Only because they are more than 20 years old and I am going in to replace the belts. Since the fiche only shows 2 springs, and the manual shows 4, do I order two of each of those? Good point, I'll stock them and not mess with them.


----------



## orangputeh (Nov 24, 2016)

WrenchIt said:


> Only because they are more than 20 years old and I am going in to replace the belts. Since the fiche only shows 2 springs, and the manual shows 4, do I order two of each of those? Good point, I'll stock them and not mess with them.


no. each spring is specific. each is a different size. each has a specific place to mount. if i were you i'd buy the $47 Honda shop manual for your specific model. one manual covers the HS624-724-828-928 and 1132. In it , it has size demensions of each spring.


----------



## orangputeh (Nov 24, 2016)

i looked around , even on official Honda parts look up and they all have this same diagram. they are all wrong. all 4 springs are a different size.

drive, top ... tensioner roller spring is 75mm
bottom tensioner roller return spring 50.6 mm

auger top ... auger tensioner spring is 82mm
bottom ........auger tensioner return spring 60.9mm

sorry, do not have Honda parts numbers. other than 2 on boats.net. I'm sure the dealer would have a better diagram. 

this is for your 828. also for 928-1132. not sure about other models.


----------



## tabora (Mar 1, 2017)

WrenchIt said:


> However, my Honda Service Manual shows a picture of 4 springs: #A Auger Tensioner; #B Auger Tensioner Return and #C Tensioner Roller; #D Tensioner Roller Return spring


Always start with the Honda Parts site... Honda Power Equipment - Parts Look Up - Official Site
Choose your correct model based on features and serial number and all your parts diagrams/lists will appear. They list 3 different springs, so go by what @orangputeh said.


----------



## WrenchIt (Dec 6, 2020)

orangputeh said:


> no. each spring is specific. each is a different size. each has a specific place to mount. if i were you i'd buy the $47 Honda shop manual for your specific model. one manual covers the HS624-724-828-928 and 1132. In it , it has size demensions of each spring.


Thanks for going to the trouble of checking this for me. I'll have to talk to my dealer.

BTW, I have a Honda Shop Manual for the HS828 that I bought when I bought the machine (I usually do this kind of thing for expensive pieces of machinery). However, it is sorely lacking on parts descriptions/numbers/dimensions. My copy has a 1991 date on it. Maybe more recent printings are more detailed.


----------



## orangputeh (Nov 24, 2016)

tabora said:


> Always start with the Honda Parts site... Honda Power Equipment - Parts Look Up - Official Site
> Choose your correct model based on features and serial number and all your parts diagrams/lists will appear. They list 3 different springs, so go by what @orangputeh said.


i saw the 3 listings also but it only shows 2 in diagram. very strange and confusing. I would think the same thing about just buying 2 sets of springs shown but it doesnt work that way.

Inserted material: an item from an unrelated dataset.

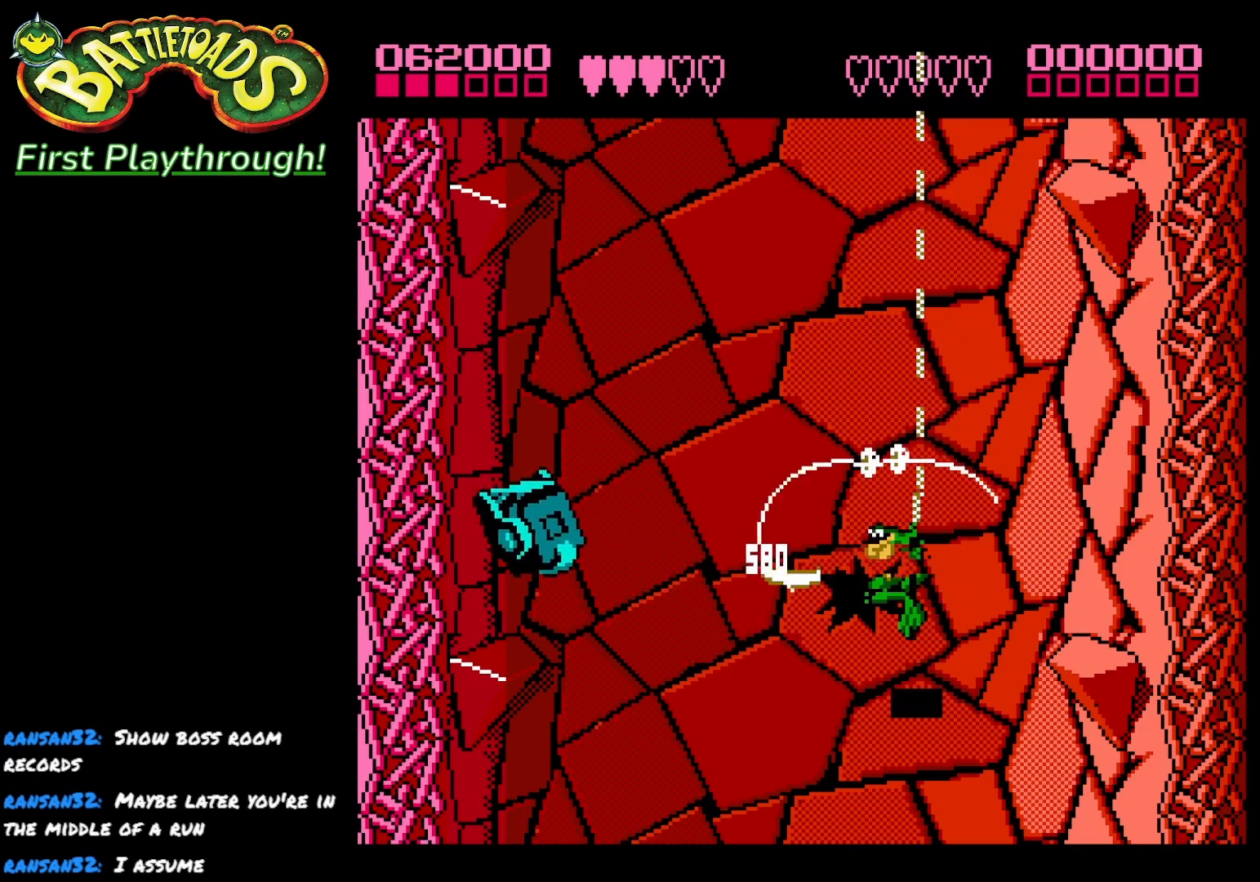
{"buttons": ["DPAD_LEFT"], "left_stick": "center", "right_stick": "center", "events": [[17, "DPAD_LEFT", "down"], [367, "X", "down"], [500, "X", "up"]]}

just worked on a 1132 that had a wrong size spring installed by owner and of course the handle/cable etc wasnt engaging belt properly. took me awhile to figure it out. fortunately I had another machine in shop with bucket off for reference.


----------



## ST1100A (Feb 7, 2015)

That diagram shows the two return springs, the tension springs are on a different diagram that shows the cables that operate the belt tensioners and that linkage.
There are a total of 4 different springs, only 2 are shown on each diagram, there are 2 different diagrams that show the different springs.
The other 2 springs should be shown on the Handlebar diagram, that shows the 2 cables and their tension springs.


----------



## orangputeh (Nov 24, 2016)

ST1100A said:


> That diagram shows the two return springs, the tension springs are on a different diagram that shows the cables that operate the belt tensioners and that linkage.
> There are a total of 4 different springs, only 2 are shown on each diagram, there are 2 different diagrams that show the different springs.
> The other 2 springs should be shown on the Handlebar diagram, that shows the 2 cables and their tension springs.


thanks. knew it was somewhere. makes sense now.


----------



## WrenchIt (Dec 6, 2020)

ST1100A said:


> That diagram shows the two return springs, the tension springs are on a different diagram that shows the cables that operate the belt tensioners and that linkage.
> The other 2 springs should be shown on the Handlebar diagram, that shows the 2 cables and their tension springs.


Thank you. Given the detail in some of the other fiche pages, it makes no sense to me (but I'm not a parts guy) why all of these parts were not shown on one fiche - both the tensioner wheels and those handlebar parts as well.

Anyway, now that I've found the parts numbers, I ordered them from my local dealer. Thanks again.


----------